This is my express version which I cook in large batches for the upcoming working week. The good thing about this dish that it can bes stored in the freezer for future use. Ideally let it thaw and heat over very low flame.
The super quick version is to nuke it in the microwave for 3-4 minutes at highest setting. stir, heat it for an additional 2 minutes and let it rest for 1 minute. Done.
1/2 kg beef brisket or short ribs
(I like to use NZ grass-fed cubed beef from tenderloin.hk.com)
15 g (2 cloves) garlic
160 g ( 2 smallish) onion
440 g (5 medium) tomatoes
400 g sweet potatoes
200 g carrots
40 g bacon
100 g red bell pepper
100 g green bell pepper
2 tbs coconut oil
- To ensure quick cooking time trim the beef. Cut into smaller pieces. Preferably into strips 1 cm thick, 3-4 cm long. Cut through the muscle fibre not along. You will notice the difference since cutting through muscle fibre is harder than along. That way the meat will be less chewy. Season with garlic powder, sea salt, turmeric and pepper.
- Cut bacon into small pieces
- Crush, peel and mince the garlic
- Peel and chop the onions.
- Peel and chop the tomatoes.
- Clean and wash potatoes. Peel, rinse and rub with salt. Do not chop yet.
- Peel carrots. Cut in small cubes 1 x 1 cm max
- Seed and slice red and green bell peppers into 1 cm squares.
- Place sweet potatoes on plate and place in microwave. You can either cook it for 3 minutes on highest setting and then place in oven for 10 minutes for 150 °C. Or cook it entirely in microwave for 5 minutes on highest grill-microwave setting/ microwave setting ca. 850 W. Let it cool.

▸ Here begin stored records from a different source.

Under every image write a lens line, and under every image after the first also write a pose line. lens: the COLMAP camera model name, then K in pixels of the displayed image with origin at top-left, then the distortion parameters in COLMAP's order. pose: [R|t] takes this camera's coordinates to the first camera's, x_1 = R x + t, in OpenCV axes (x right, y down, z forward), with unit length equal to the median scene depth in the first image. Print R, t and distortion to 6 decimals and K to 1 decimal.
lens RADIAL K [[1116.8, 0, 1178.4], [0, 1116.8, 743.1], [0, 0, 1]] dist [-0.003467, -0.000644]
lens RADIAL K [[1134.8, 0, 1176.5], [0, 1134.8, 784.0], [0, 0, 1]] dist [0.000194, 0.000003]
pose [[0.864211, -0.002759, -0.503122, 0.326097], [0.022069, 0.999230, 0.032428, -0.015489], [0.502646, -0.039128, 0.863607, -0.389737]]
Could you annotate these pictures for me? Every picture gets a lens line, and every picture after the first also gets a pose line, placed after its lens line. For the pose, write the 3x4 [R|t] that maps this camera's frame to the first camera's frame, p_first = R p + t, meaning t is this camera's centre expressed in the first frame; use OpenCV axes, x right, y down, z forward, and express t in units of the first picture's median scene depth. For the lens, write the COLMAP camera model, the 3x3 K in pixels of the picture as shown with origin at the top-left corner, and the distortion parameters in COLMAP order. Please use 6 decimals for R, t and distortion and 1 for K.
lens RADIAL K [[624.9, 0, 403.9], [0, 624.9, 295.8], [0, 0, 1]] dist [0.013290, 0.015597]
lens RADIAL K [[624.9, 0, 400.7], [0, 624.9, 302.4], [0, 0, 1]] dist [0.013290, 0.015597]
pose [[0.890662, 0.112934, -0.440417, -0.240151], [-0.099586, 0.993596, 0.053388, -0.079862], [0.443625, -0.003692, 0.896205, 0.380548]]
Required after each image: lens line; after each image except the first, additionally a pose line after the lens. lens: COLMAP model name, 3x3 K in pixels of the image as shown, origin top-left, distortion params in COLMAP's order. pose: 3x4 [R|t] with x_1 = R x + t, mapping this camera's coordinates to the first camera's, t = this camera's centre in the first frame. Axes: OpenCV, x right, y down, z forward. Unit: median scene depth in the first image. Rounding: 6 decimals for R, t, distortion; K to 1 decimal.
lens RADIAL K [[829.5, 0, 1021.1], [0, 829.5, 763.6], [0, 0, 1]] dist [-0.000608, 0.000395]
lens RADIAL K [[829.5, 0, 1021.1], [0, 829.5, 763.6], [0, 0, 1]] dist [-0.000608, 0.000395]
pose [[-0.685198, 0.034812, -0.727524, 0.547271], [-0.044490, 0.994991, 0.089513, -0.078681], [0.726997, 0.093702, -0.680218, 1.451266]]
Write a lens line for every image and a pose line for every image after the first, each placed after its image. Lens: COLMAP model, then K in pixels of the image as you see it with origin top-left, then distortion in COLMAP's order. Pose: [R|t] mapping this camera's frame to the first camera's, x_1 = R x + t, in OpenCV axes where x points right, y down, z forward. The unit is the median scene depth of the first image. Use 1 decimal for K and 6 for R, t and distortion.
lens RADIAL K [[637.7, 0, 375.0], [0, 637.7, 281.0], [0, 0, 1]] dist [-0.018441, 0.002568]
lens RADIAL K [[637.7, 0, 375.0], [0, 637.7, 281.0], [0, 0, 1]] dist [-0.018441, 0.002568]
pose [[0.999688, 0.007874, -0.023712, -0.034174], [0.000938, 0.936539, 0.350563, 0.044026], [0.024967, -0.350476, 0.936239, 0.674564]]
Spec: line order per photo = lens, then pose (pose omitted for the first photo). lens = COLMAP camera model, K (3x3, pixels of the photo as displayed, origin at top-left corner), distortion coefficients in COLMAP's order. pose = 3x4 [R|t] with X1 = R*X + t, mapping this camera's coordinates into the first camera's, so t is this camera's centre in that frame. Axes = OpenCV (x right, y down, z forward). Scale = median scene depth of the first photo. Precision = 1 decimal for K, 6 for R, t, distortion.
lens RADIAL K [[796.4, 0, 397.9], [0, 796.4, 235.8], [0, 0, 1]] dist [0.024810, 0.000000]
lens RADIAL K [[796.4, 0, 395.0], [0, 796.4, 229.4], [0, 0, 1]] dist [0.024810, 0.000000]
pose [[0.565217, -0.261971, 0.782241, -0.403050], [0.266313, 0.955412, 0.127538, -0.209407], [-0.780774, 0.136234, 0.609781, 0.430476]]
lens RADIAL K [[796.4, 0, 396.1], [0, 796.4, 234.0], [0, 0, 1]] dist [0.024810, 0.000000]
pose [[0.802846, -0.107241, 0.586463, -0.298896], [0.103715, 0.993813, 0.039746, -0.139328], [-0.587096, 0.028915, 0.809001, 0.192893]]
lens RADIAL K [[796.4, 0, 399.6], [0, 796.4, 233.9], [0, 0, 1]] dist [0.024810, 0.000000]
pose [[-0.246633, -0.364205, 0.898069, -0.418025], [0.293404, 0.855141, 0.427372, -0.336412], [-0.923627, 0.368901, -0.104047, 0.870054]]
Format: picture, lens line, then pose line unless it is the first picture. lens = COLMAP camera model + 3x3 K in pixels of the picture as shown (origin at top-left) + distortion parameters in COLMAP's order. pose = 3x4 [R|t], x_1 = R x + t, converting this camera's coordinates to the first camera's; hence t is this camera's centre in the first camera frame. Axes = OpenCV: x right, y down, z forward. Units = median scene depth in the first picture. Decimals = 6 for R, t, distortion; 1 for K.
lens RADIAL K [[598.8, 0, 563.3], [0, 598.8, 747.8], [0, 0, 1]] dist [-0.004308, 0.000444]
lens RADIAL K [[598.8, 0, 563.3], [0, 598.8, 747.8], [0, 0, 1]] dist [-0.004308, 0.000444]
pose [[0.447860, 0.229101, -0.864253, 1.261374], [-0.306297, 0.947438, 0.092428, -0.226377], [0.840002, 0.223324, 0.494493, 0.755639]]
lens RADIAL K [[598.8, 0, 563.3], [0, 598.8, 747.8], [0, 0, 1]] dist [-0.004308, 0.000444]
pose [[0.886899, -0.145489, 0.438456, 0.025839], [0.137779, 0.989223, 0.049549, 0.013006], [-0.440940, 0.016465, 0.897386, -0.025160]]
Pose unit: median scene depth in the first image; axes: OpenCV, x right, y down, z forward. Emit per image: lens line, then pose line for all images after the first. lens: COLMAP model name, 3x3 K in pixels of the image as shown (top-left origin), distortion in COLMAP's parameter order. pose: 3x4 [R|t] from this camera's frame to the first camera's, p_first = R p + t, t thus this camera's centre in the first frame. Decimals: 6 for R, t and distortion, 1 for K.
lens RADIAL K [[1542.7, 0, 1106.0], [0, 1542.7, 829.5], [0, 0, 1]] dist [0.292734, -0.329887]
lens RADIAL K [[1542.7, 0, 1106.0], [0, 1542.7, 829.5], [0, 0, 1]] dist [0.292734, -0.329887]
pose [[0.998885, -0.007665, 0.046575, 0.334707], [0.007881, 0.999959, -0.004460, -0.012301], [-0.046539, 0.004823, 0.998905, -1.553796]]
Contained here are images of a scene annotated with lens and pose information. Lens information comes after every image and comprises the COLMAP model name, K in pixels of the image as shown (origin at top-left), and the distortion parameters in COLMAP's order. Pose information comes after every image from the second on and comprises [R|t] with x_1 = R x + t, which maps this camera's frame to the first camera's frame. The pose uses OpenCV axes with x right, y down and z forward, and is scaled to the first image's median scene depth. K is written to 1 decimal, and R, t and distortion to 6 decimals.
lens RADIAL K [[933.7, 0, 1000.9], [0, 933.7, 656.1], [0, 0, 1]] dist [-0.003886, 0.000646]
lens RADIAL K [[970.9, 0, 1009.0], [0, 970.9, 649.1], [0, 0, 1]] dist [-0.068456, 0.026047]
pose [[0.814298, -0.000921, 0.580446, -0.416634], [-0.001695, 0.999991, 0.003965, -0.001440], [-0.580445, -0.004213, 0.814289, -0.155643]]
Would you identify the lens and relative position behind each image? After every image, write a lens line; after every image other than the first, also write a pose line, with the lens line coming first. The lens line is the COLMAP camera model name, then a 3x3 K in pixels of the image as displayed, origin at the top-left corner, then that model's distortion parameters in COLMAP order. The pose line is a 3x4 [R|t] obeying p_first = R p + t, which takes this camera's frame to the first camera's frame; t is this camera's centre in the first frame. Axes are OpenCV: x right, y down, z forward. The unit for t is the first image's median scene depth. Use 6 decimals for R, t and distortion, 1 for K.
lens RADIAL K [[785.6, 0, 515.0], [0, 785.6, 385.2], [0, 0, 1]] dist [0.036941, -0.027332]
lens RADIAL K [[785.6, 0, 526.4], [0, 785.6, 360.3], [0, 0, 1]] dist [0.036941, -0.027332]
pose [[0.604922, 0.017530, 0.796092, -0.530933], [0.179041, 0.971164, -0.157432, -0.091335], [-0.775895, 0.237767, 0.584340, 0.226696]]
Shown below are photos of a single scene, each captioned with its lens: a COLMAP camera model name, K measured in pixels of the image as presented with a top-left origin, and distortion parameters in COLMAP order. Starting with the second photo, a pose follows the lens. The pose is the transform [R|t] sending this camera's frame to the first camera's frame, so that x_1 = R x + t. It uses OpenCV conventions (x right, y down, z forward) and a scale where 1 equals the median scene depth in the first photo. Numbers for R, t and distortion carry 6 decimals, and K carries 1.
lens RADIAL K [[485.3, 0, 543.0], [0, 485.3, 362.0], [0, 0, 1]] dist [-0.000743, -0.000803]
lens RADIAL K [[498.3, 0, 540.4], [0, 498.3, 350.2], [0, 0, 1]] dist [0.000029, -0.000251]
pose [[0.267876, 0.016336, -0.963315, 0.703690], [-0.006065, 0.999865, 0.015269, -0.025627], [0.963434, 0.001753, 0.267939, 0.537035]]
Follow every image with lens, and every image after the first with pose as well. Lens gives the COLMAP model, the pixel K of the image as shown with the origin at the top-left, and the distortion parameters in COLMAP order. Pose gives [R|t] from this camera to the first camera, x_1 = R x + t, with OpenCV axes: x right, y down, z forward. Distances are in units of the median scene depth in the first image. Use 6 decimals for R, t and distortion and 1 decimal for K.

- While the sweet potatoes are cooking add coconut oil to a skillet and let it heat up. Stir fry meat. Do not stir fry everything at once to avoid water accumulating. Stir-fry in 3 batches until browned and cooked through. Do not allow meat essence remaining on bottom of pan to burn and turn black.
- Remove the meat, set aside and add a cup of water into the pan to dissolve meat residue at bottom. Pour stock into bowl and set aside to make sauce later.
- Heat bacon in wok or pot until crispy. Set bacon aside. Leave rendered bacon fat in wok/ pot.
- By now the sweet potatoes should be cool enough to slice. Take a third and slice into small pieces. Cut the rest into chunkier pieces.
- Add a bit of coconut oil to a wok or pot in necessary. Sauté carrots until cooked. Add garlic, onion and tomatoes to sauté. Add beef, bacon, reserved stock, sweet potatoes. Simmer for 5 minutes and then add bell peppers. Continue cooking until peppers are done and sauce has thickened.
- Season with salt and pepper
Serve hot. If desired serve with hot sauce.